Pembelajaran matematika harus dilaksanakan melalui pengalaman praktis peserta didik. Pengalaman memegang peranan penting agar siswa mampu menguasai pengathuan dan keterampilan dalam matematika. Layaknya keterampilan berenang, siswa tidak akan mampu berenang jika hanya melihat temannya. Siswa akan mampu berenang, jika mempraktekannya secara langsung.

Guru harus melibatkan sumber belajar untuk mengilustrasikan dan memotivasi pembelajaran matematika.

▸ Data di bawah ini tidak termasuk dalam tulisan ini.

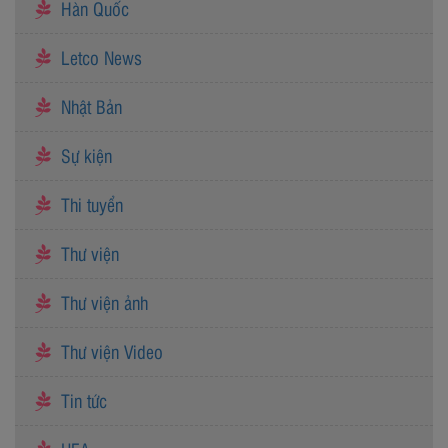
Hàn Quốc
Letco News
Nhật Bản
Sự kiện
Thi tuyển
Thư viện
Thư viện ảnh
Thư viện Video
Tin tức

Pembelajaran bersifat praktis sehingga siswa harus diberikan akses terhadap sumber-sumber belajar untuk memperoleh pengalaman. Keterampilan IT sangat dibutuhkan sehingga siswa harus terbiasa mengoperasikan komputer, berinteraksi terhadap media lainnya seperti video. Sumber belajar diharapkan memberikan pengalaman praktis kepada siswa.

Guru harus memiliki keterampilan mengajar dan memberikan motivasi kepada siswa yang berhubungan dengan pembelajaran matematika. Dalam pendidikan tinggi, pendidik harus menekankan pada pendekatan pemecahan masalah.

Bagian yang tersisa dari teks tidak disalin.